A senior United Nations official investigating Myanmar’s ongoing crackdown against the Rohingya says she is increasingly convinced it may amount to genocide.
More than 680,000 Rohingya Muslim refugees have fled Buddhist-majority Myanmar to neighboring Bangladesh since August 2017, bringing with them stories of mass murder and destruction at the hands of the country’s military.
“I am becoming more convinced that the crimes committed following 9 October 2016 and 25 August 2017 bear the hallmarks of genocide and call in the strongest terms for accountability,” said Yanghee Lee, the Special Rapporteur on human rights in Myanmar.
Lee, who was speaking to the UN’s Human Rights Council in Geneva on Monday, also called for a body to be set up at Cox’s Bazar in Bangladesh, where most Rohingya have sought refuge, to compile evidence of human rights abuses in Myanmar.
She said its “aim would be to facilitate impartial, fair and independent international criminal proceedings in national or international courts or tribunals.”
CNN contacted Myanmar’s government for comment but didn’t receive an immediate response.
Scathing report
Lee was speaking as her scathing report on the state of human rights in Myanmar was released, in which she calls for calls “for a thorough, impartial and credible investigation to be conducted without delay and perpetrators to be held responsible for the alleged crimes that were committed in Rakhine State”.
Myanmar denies all charges, saying its military has only targeted suspected terrorists that killed 12 security officials in late August. However, in January the military admitted involvement in the killing of 10 Rohingya buried in a mass grave.
The UN and the US say they believe the violence constitutes ethnic cleansing. In December last year Zeid Ra’ad Al Hussein, the UN’s High Commissioner for Human Rights, also suggested that genocide may have been committed against the Rohingya.
The UN has a detailed definition of genocide, which it describes as acts committed with an “intent to destroy, in whole or in part, a national, ethnic, racial or religious group”.
Under an agreement signed by Yangon and Dhaka in November, Rohingya refugees will be sent back to Myanmar, where they say their lives are under threat. The date of their return has yet to be agreed and rights groups have said the move is dangerously premature.
Lee, who was banned from Myanmar last year after Yangon claimed a previous report by her was biased and unfair, said she had seen evidence that Myanmar’s military was continuing to target Rohingya, razing their villages.

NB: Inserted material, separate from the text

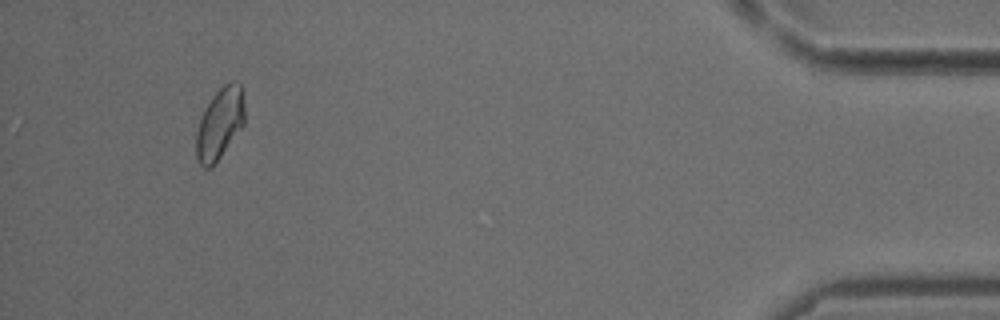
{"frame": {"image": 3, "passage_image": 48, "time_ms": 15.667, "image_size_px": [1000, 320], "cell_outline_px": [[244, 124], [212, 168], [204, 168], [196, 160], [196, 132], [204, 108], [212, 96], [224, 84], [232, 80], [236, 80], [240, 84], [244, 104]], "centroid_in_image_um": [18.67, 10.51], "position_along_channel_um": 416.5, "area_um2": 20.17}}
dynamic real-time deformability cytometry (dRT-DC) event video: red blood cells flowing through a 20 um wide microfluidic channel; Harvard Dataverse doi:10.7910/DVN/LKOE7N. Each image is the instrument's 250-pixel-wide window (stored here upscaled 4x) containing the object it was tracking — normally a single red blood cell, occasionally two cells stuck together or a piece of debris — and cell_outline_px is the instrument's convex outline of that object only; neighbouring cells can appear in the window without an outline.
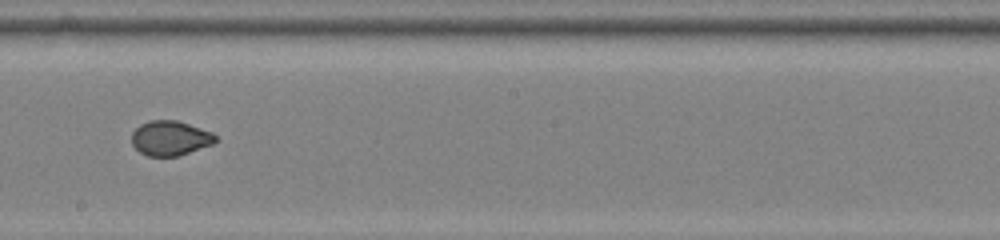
{"species": "common noctule bat (a hibernating species)", "species_latin": "Nyctalus noctula", "temperature_condition": "room temperature", "stored_images_in_passage": 22, "camera_frame_rate_fps": 3000, "um_per_image_px": 0.085, "animal": {"sex": "female", "body_mass_g": 22.0, "forearm_length_mm": 56.7}, "frame": {"image": 1, "passage_image": 13, "time_ms": 4.0, "image_size_px": [1000, 240], "cell_outline_px": [[216, 140], [212, 144], [176, 156], [148, 156], [140, 152], [132, 144], [132, 132], [140, 124], [148, 120], [176, 120], [212, 132], [216, 136]], "centroid_in_image_um": [14.43, 11.73], "position_along_channel_um": 233.8, "area_um2": 16.76}}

“There is an increasing amount of credible evidence, including satellite images, which indicates that whole villages that were once home to Rohingya have been bulldozed to the ground,” she said.

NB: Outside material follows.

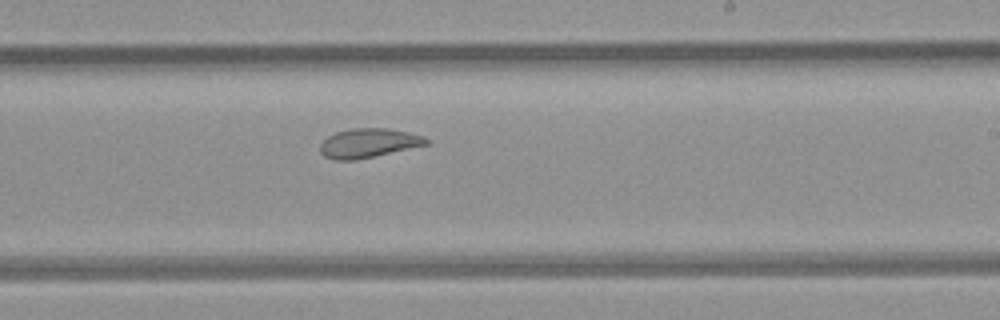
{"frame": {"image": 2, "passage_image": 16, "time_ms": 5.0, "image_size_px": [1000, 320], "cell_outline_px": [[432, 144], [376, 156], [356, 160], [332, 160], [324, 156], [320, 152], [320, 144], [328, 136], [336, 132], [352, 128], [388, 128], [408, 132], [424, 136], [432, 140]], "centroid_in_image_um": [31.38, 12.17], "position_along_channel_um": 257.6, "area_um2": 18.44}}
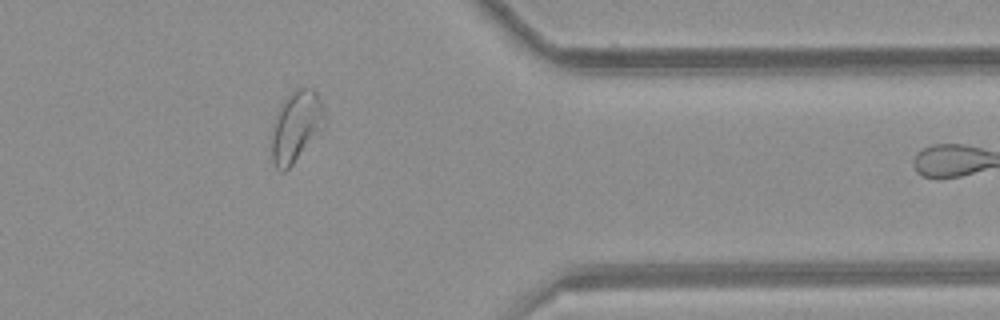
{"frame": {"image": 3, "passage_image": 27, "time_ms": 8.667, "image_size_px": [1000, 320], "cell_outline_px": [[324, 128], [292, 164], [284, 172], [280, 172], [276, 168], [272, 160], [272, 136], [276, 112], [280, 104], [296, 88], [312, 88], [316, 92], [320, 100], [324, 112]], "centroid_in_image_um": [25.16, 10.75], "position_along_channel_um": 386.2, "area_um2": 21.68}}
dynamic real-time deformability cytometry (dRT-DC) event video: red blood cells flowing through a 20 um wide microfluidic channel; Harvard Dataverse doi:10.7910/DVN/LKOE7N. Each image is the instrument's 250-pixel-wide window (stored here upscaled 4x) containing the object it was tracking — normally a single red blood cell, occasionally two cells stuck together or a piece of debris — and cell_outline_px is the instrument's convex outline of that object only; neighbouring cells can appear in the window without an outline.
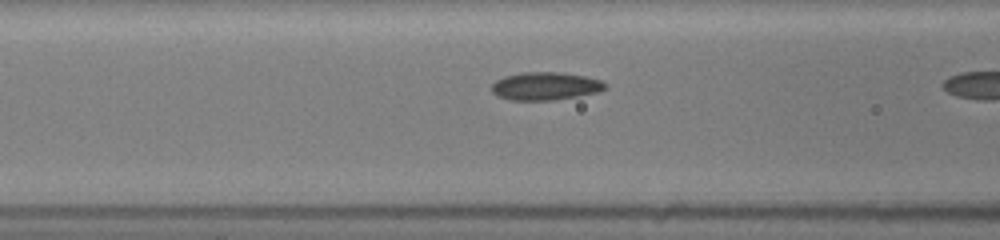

“This casts further doubt on the sincerity of Myanmar regarding repatriating the Rohingya from Bangladesh,” she added.
‘Land grab’
Amnesty International on Monday published a report containing satellite images that it said showed Rakhine State, home to the majority of Rohingya, being militarized at an alarming pace.
The report said Myanmar authorities are building security force bases and bulldozing land where Rohingya villages were destroyed.
“What we are seeing in Rakhine State is a land grab by the military on a dramatic scale. New bases are being erected to house the very same security forces that have committed crimes against humanity against Rohingya,” said Tirana Hassan, Amnesty International’s Crisis Response Director.
“This makes the voluntary, safe and dignified return of Rohingya refugees an even more distant prospect. Not only are their homes gone, but the new construction is entrenching the already dehumanizing discrimination they have faced in Myanmar.”